Bisperoxovanadium compounds enhance wound closure in primary human upper airway epithelial cells (hUAECs). (a) A 600 μM scrape wound was made in confluent primary, submersed, cell cultures immediately followed by addition of PTEN (phosphatase and tensin homologue deleted on chromosome ten) inhibitors to cultures. Microscopic images of cultures were obtained over a 48-h period.
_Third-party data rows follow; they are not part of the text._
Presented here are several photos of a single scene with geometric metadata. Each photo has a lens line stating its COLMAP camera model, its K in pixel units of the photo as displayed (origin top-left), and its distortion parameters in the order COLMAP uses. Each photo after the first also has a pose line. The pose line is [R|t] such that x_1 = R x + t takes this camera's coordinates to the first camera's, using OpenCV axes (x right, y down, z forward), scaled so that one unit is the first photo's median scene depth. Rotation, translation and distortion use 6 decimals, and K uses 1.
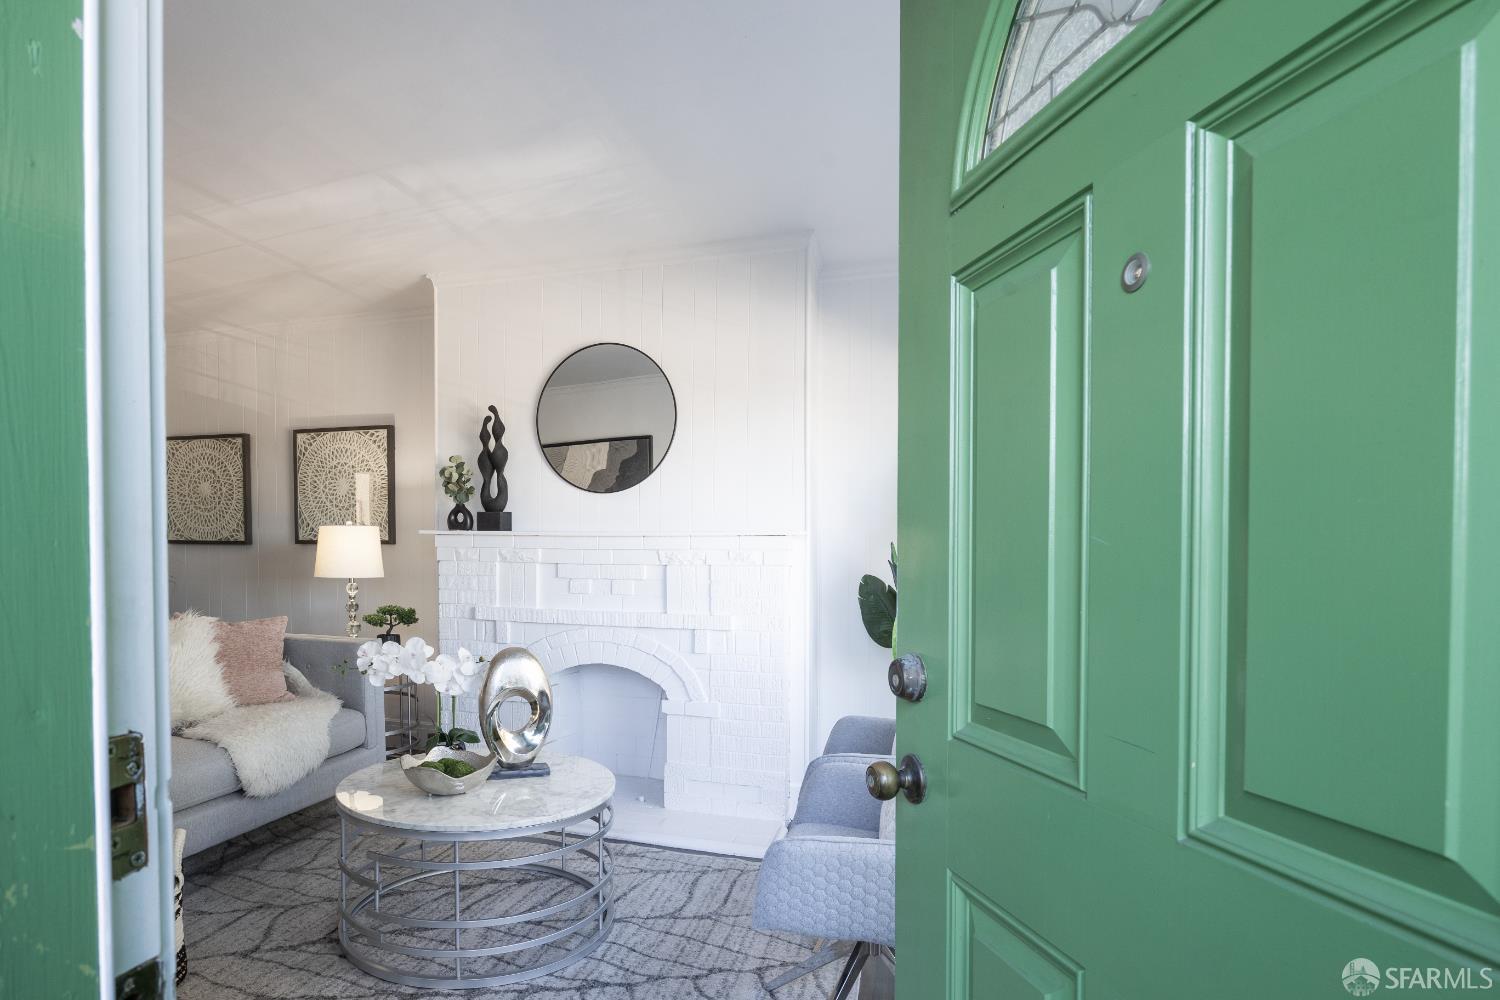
lens RADIAL K [[789.3, 0, 645.7], [0, 789.3, 577.6], [0, 0, 1]] dist [-0.021293, 0.000111]
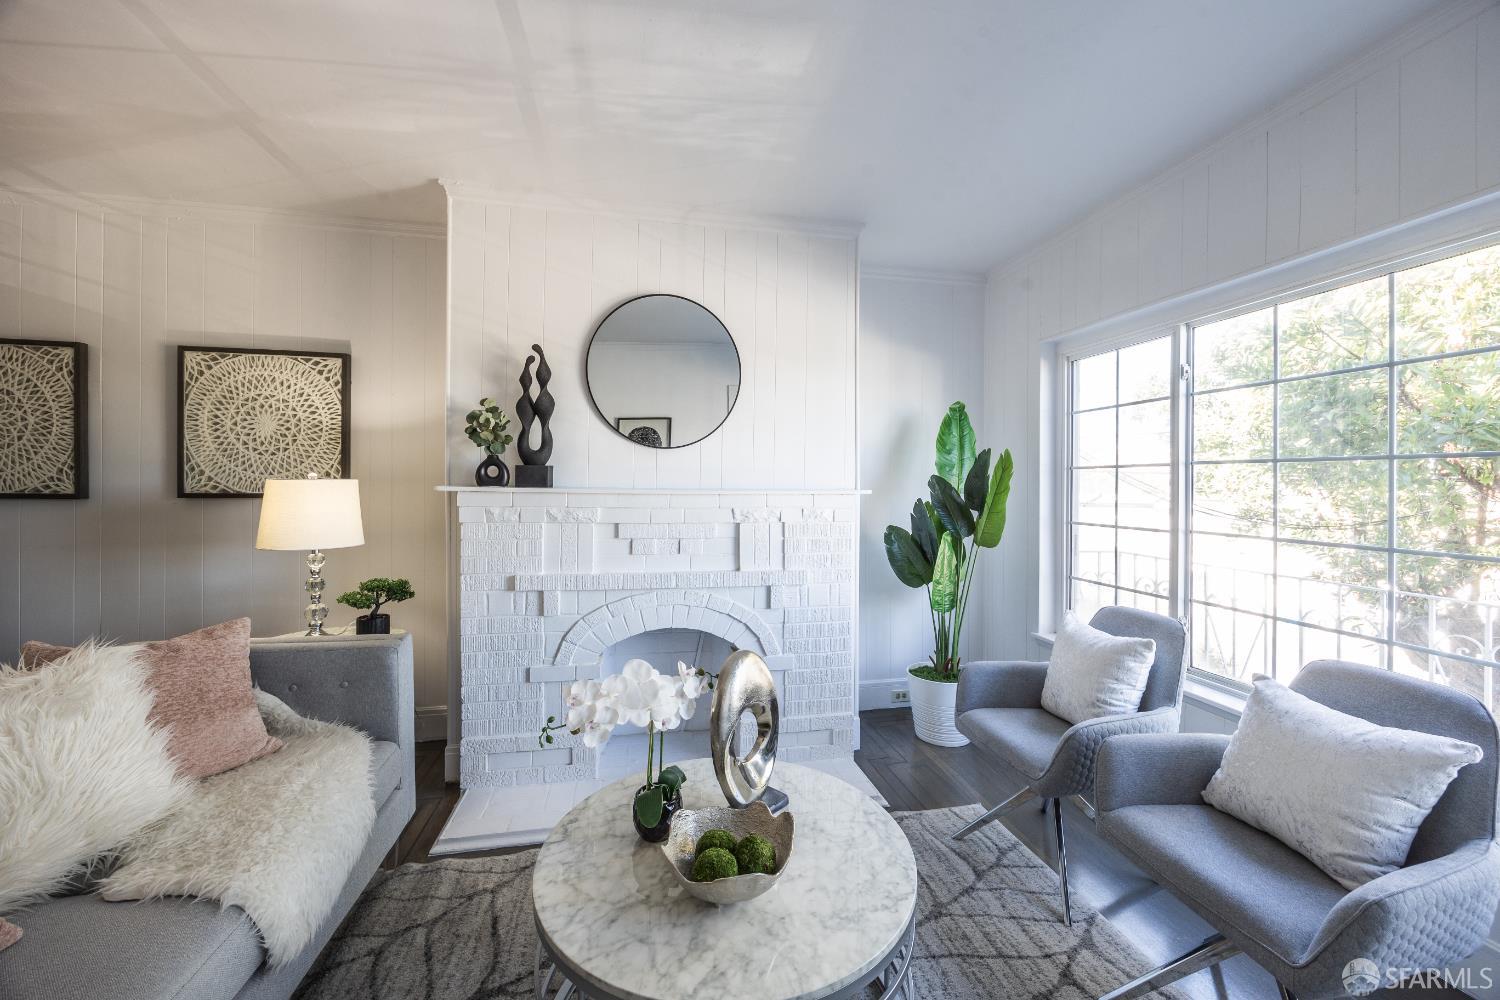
lens RADIAL K [[572.0, 0, 752.3], [0, 572.0, 482.0], [0, 0, 1]] dist [-0.002710, -0.000512]
pose [[0.873810, 0.002445, 0.486261, -0.286652], [0.014630, 0.999402, -0.031316, -0.040631], [-0.486047, 0.034478, 0.873253, 0.323260]]
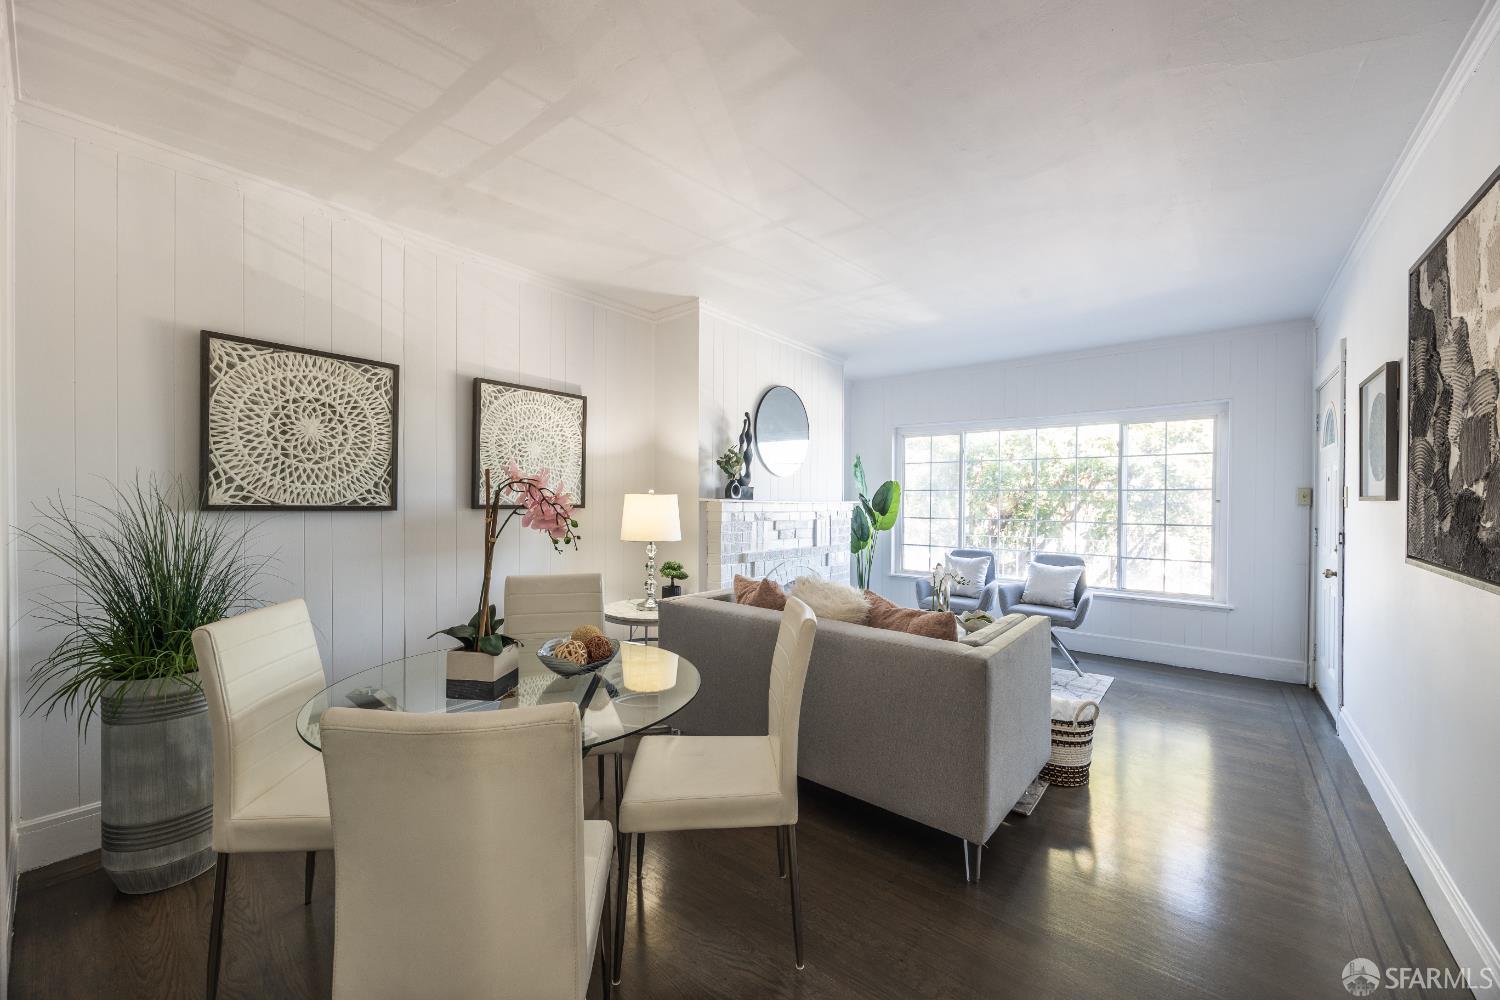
lens RADIAL K [[556.9, 0, 750.0], [0, 556.9, 500.0], [0, 0, 1]] dist [0.001313, 0.000143]
pose [[0.370718, -0.006286, 0.928724, -1.111702], [0.019444, 0.999810, -0.000994, -0.056490], [-0.928542, 0.018427, 0.370770, 0.604025]]
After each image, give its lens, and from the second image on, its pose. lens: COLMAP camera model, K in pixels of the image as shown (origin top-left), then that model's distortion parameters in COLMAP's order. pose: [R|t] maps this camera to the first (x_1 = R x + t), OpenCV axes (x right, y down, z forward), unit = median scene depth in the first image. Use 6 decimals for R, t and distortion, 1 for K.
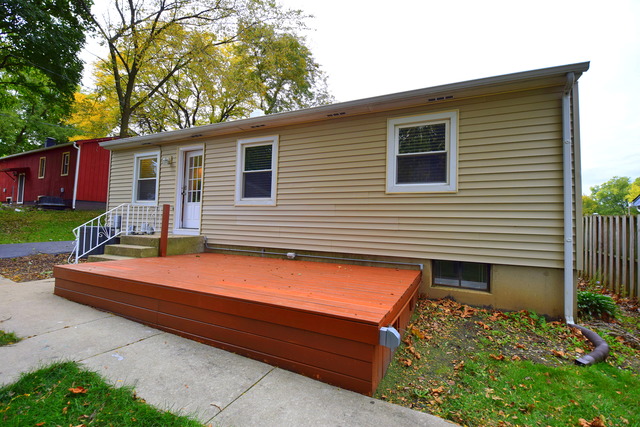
lens RADIAL K [[280.5, 0, 323.8], [0, 280.5, 214.1], [0, 0, 1]] dist [0.001172, -0.001783]
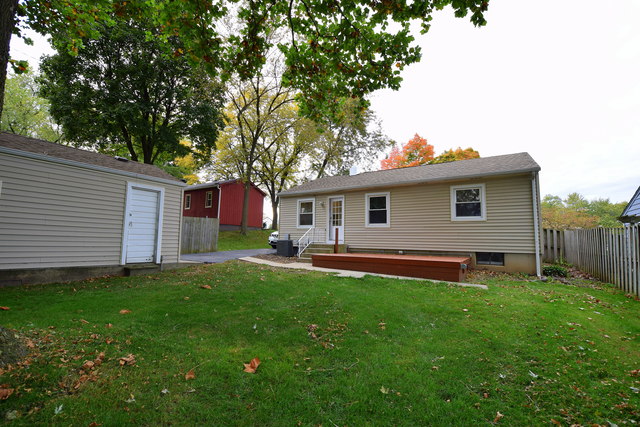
lens RADIAL K [[280.5, 0, 318.5], [0, 280.5, 213.0], [0, 0, 1]] dist [0.001172, -0.001783]
pose [[0.989661, -0.026648, -0.140929, -0.487995], [0.018552, 0.998118, -0.058451, -0.032647], [0.142221, 0.055232, 0.988293, -1.292776]]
Images are shown of non-treated control or potassium bisperoxo (1,10-phenanthroline) oxovanadate (bpV(phen))-treated cultures at 0 h (left panel), 24 h (middle panel) and 48 h (right panel). (b) Quantitative analysis of wound closure following treatment with PTEN inhibitors in primary cells under submersion conditions demonstrates that 24-h exposure to both bisperoxovanadium compounds resulted in accelerated closure of the lesion when compared to untreated cultures. The results shown were obtained following measurement of bpV(phen)-treated cultures. Similar results were observed with di-potassium bisperoxo (picolinato) oxovanadate (bpV(pic)) at the same doses (not shown). Again, a statistically significant difference in wound closure was observed following treatment with PTEN inhibitors. Data are mean±s.d.; n=3; ^*P<0.05 vs NC; analysis of variance. (c) Serial measurements of trans-epithelial electrical resistance (TEER) was also monitored out to 6 days after a mechanical wound was generated in fully differentiated primary hUAECs grown on transwell inserts. In parallel, we compared cultures without any treatment to those receiving bpV(phen) at a dose of 1 and 2 μM. (d) Metric analysis of TEER recovery is expressed by K, TEER recovery rate constant, T₅₀, time to 50% recovery as well as slope_1−2d, the linear section of the curve. Data are mean±s.d.; n=3; ^*P<0.05 vs NC; analysis of variance.